Emergent Mind

BioMedLM: A 2.7B Parameter Language Model Trained On Biomedical Text

(2403.18421)
Published Mar 27, 2024 in cs.CL and cs.AI

Abstract

Models such as GPT-4 and Med-PaLM 2 have demonstrated impressive performance on a wide variety of biomedical NLP tasks. However, these models have hundreds of billions of parameters, are computationally expensive to run, require users to send their input data over the internet, and are trained on unknown data sources. Can smaller, more targeted models compete? To address this question, we build and release BioMedLM, a 2.7 billion parameter GPT-style autoregressive model trained exclusively on PubMed abstracts and full articles. When fine-tuned, BioMedLM can produce strong multiple-choice biomedical question-answering results competitive with much larger models, such as achieving a score of 57.3% on MedMCQA (dev) and 69.0% on the MMLU Medical Genetics exam. BioMedLM can also be fine-tuned to produce useful answers to patient questions on medical topics. This demonstrates that smaller models can potentially serve as transparent, privacy-preserving, economical and environmentally friendly foundations for particular NLP applications, such as in biomedicine. The model is available on the Hugging Face Hub: https://huggingface.co/stanford-crfm/BioMedLM.
Comparison of BiomedLM's and GPT-Neo's performance on biomedical language processing tasks.

Overview

  • BioMedLM is a 2.7 billion parameter model specially trained on PubMed abstracts and articles for biomedical NLP tasks, illustrating competitive performance.

  • Designed as a GPT-style model, BioMedLM prioritizes efficiency and specialization with training solely on PubMed data, demonstrating feasibility on modest hardware.

  • It achieves impressive results on biomedical question-answering benchmarks, outperforming or closely rivaling larger and generalist models in specific tasks.

  • BioMedLM's approach addresses key issues in healthcare NLP applications, including data privacy, cost-effectiveness, and reducing environmental impact.

Introduction

In recent years, language models such as GPT-4 and Med-PaLM 2 have significantly advanced the field of NLP across various domains, including biomedicine. However, their vast size, proprietary nature, and resource-intensive demands pose serious practical limitations, especially for applications requiring data privacy, cost-effectiveness, and environmental sustainability. Addressing these challenges, the study introduces BioMedLM, a 2.7 billion parameter model, specifically trained on PubMed abstracts and full articles. BioMedLM demonstrates competitive performance on biomedical NLP tasks, such as multiple-choice question-answering and patient-focused medical question generation, against its significantly larger counterparts.

Model Design and Training

BioMedLM is architected as a GPT-style autoregressive model, with a domain-specific tokenizer trained to efficiently handle biomedical terminology. Unlike large-scale general models, BioMedLM's training exclusively leverages PubMed data, aiming at improved efficiency in biomedical contexts without the computational and financial overheads associated with larger models.
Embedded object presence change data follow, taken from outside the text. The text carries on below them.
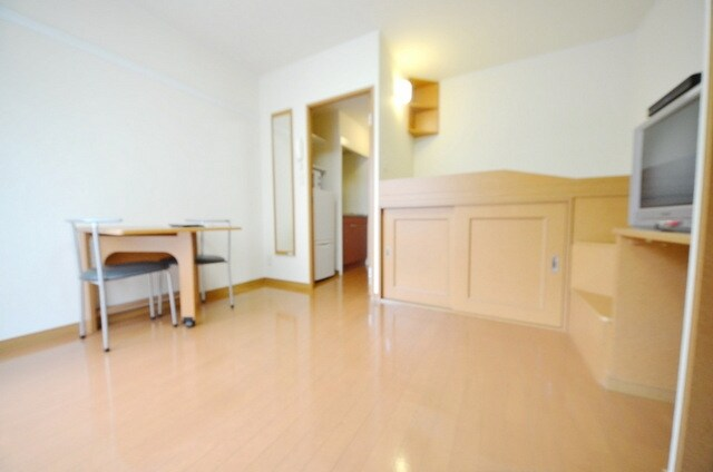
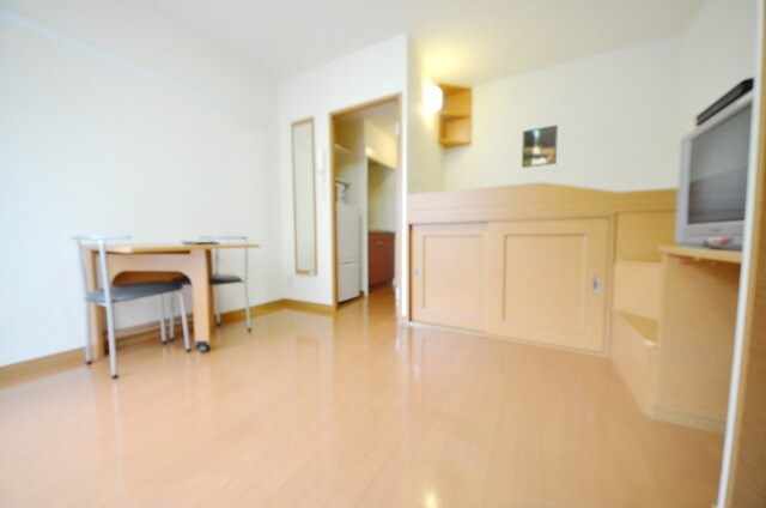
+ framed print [521,123,559,169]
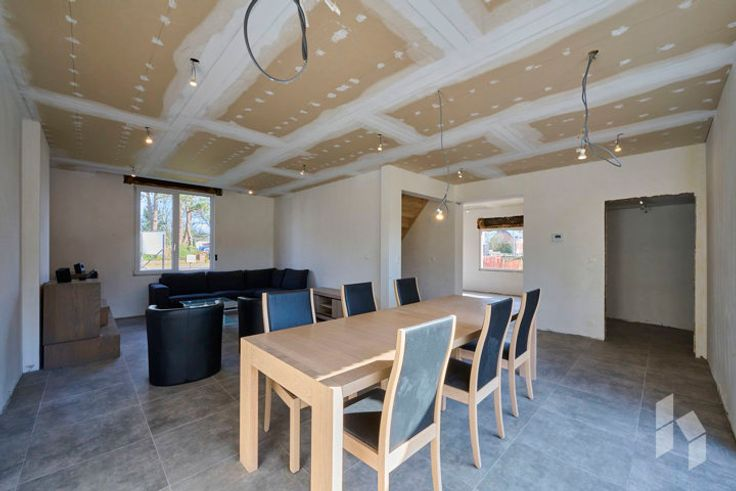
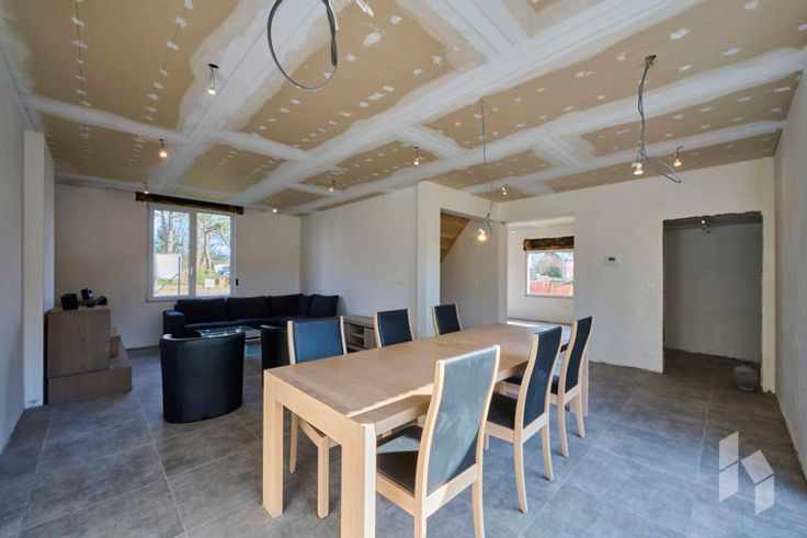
+ vase [732,356,760,392]
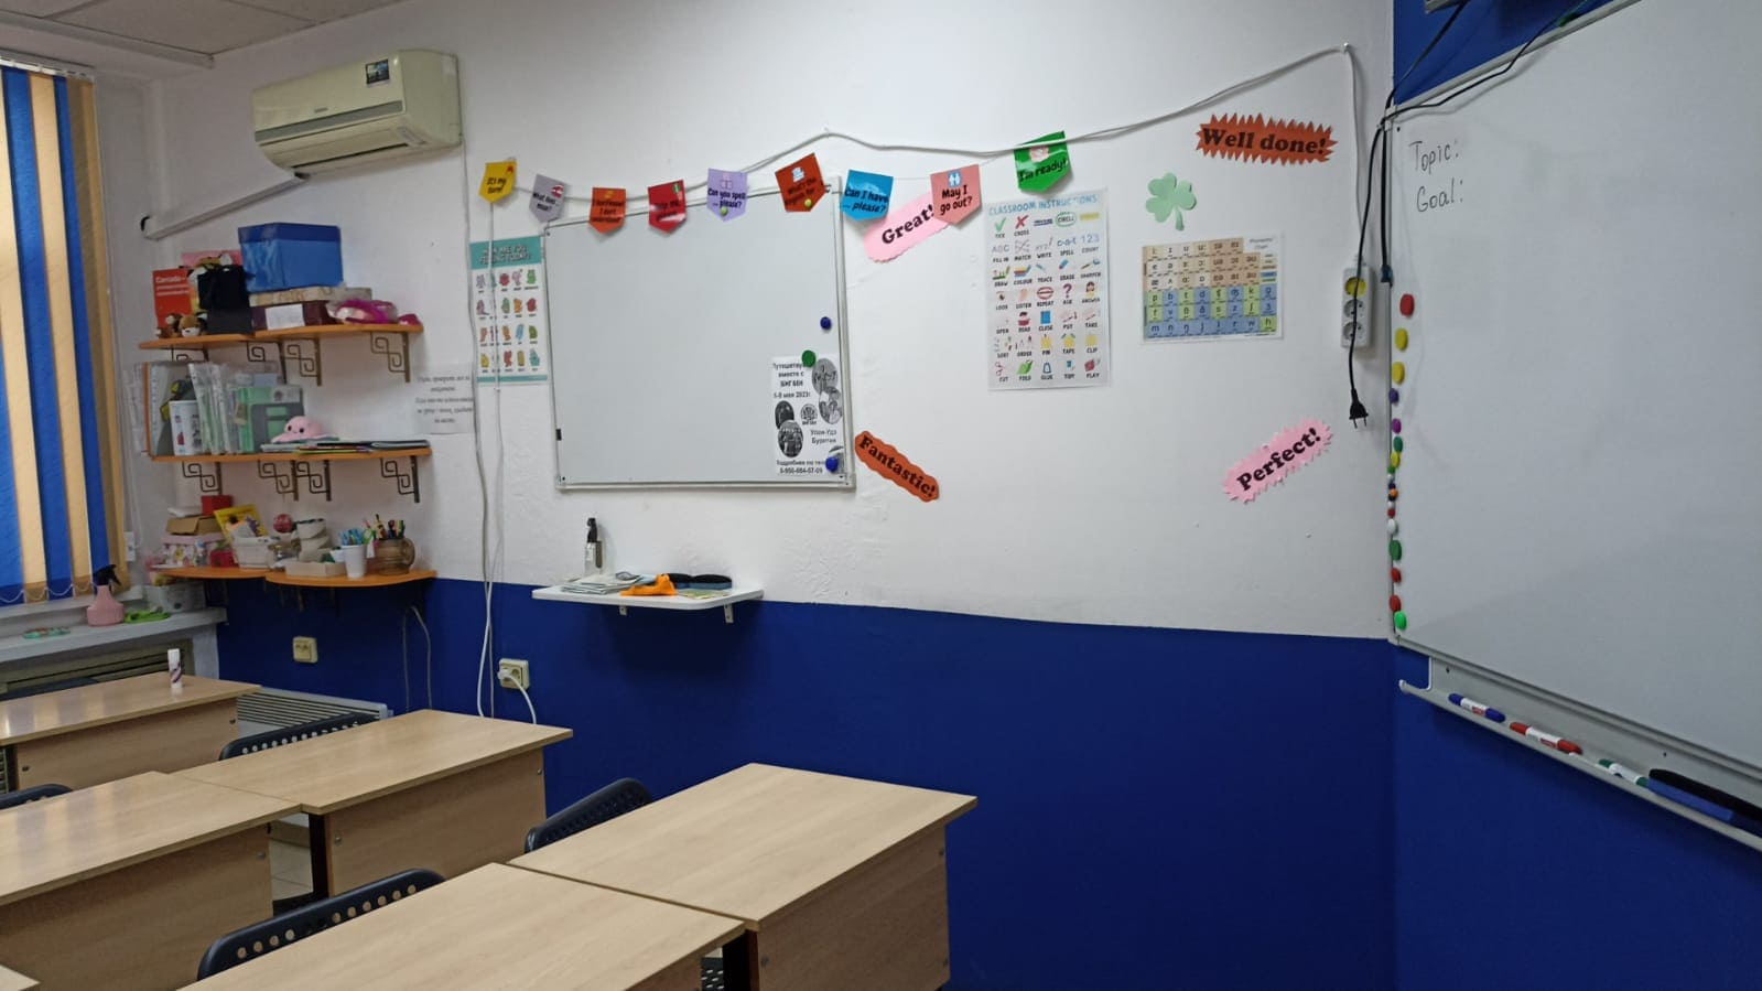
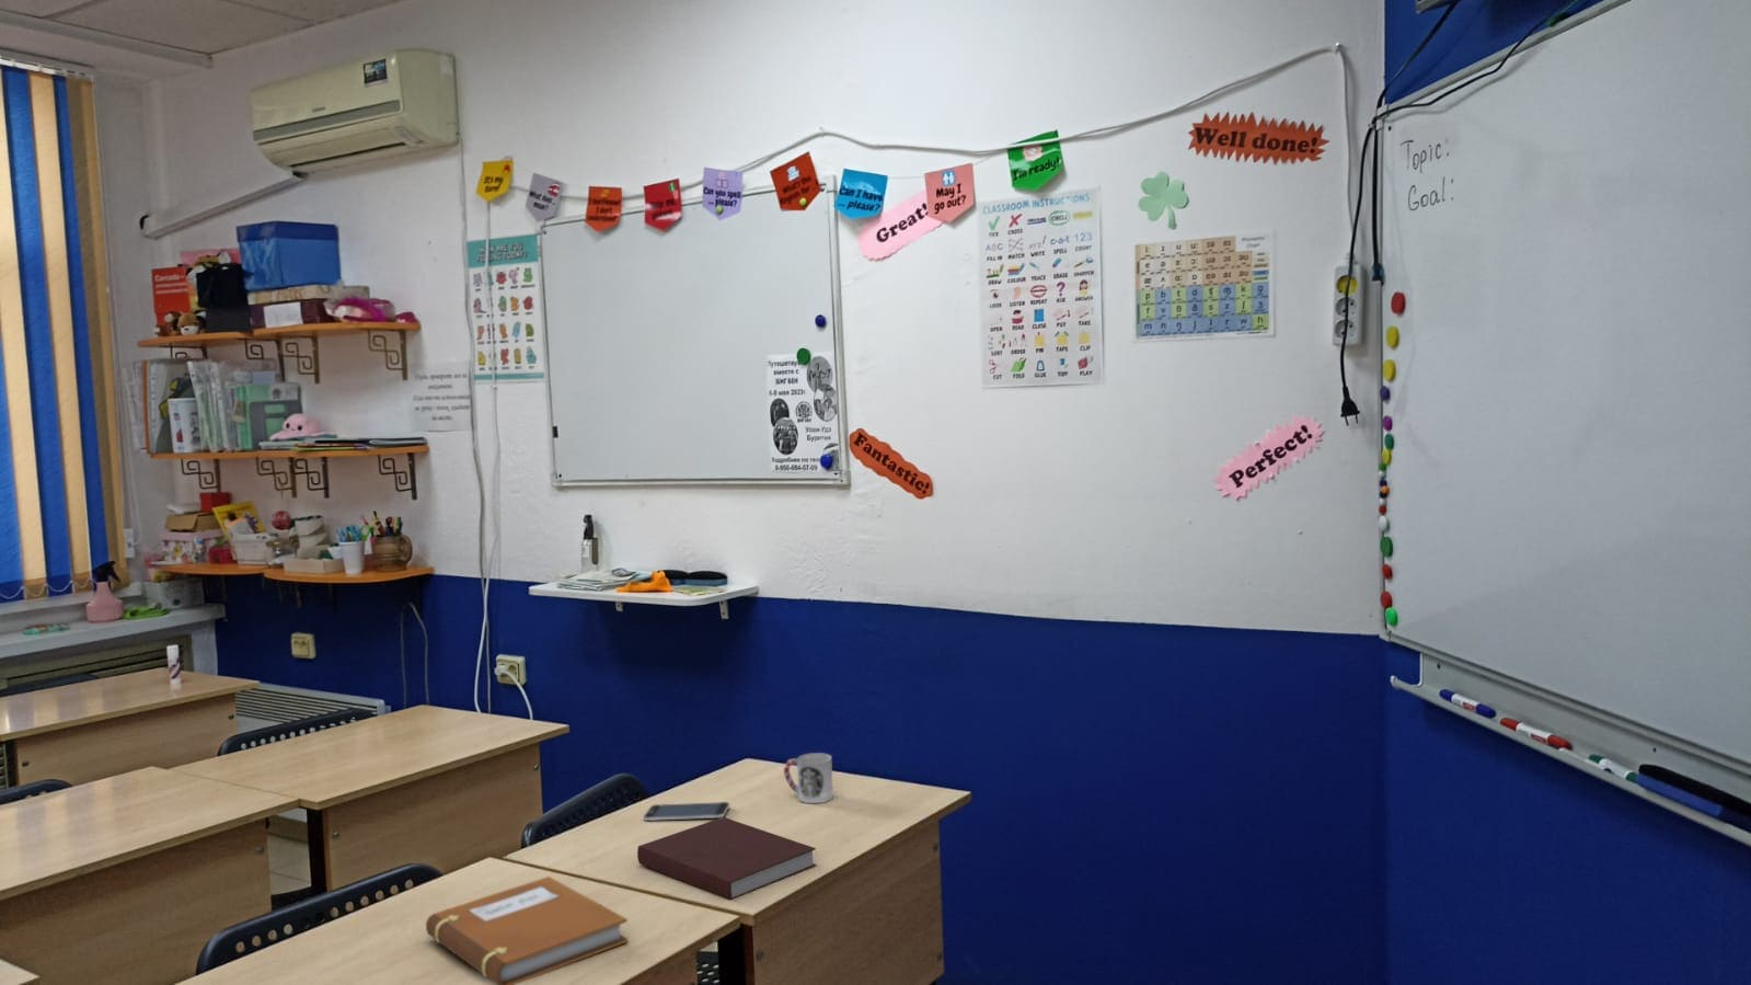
+ smartphone [643,801,730,821]
+ notebook [425,876,630,985]
+ cup [783,752,835,805]
+ notebook [636,817,818,901]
The training was executed on 128 40GB Nvidia A100 GPUs, demonstrating the feasibility of training and running medium-sized models on modest hardware configurations.

Evaluation on Biomedical Tasks

BioMedLM's performance was rigorously evaluated across a suite of biomedical question-answering tasks including MedMCQA, MedQA, MMLU, PubMedQA, and BioASQ. Notably, BioMedLM achieved a score of 57.3% on MedMCQA and 69.0% on the MMLU Medical Genetics exam, outperforming or closely rivaling models like GPT-Neo 2.7B and even some larger models on specific tasks. This reveals that a domain-specific focus during training can yield models with competitive task performance, while also being more accessible and practical for specialized applications.

Practical Implications and Future Directions

The study underscores the capabilities of smaller, domain-focused models to meet or exceed the performance of larger, generalist models on specific tasks. BioMedLM's approach addresses several critical concerns in deploying NLP technologies in sensitive areas like healthcare:

  • Privacy and Security: With full training on publicly available PubMed data and the ability to run on local hardware, BioMedLM offers a transparent and secure alternative to proprietary models that require data transmission over the internet.

  • Cost and Accessibility: The training and inference efficiency of BioMedLM make it a feasible option for organizations with limited budgets, democratizing access to advanced NLP capabilities.

  • Environmental Impact: By demonstrating strong performance with significantly fewer parameters, BioMedLM presents an environmentally friendlier option compared to training and operating larger models.

Looking ahead, this work opens several avenues for future research, including the exploration of training techniques that further optimize performance and efficiency for domain-specific models. Additionally, extending the methodology to other specialized fields could yield similarly effective models across a broader range of disciplines.

Conclusion

BioMedLM exemplifies the potential of medium-sized, domain-focused models to achieve high performance on specialized tasks, challenging the prevailing assumption that larger models always perform better. By balancing efficiency with capability, BioMedLM represents a significant step forward in making advanced NLP technology more accessible, transparent, and sustainable, particularly in critical fields such as biomedicine.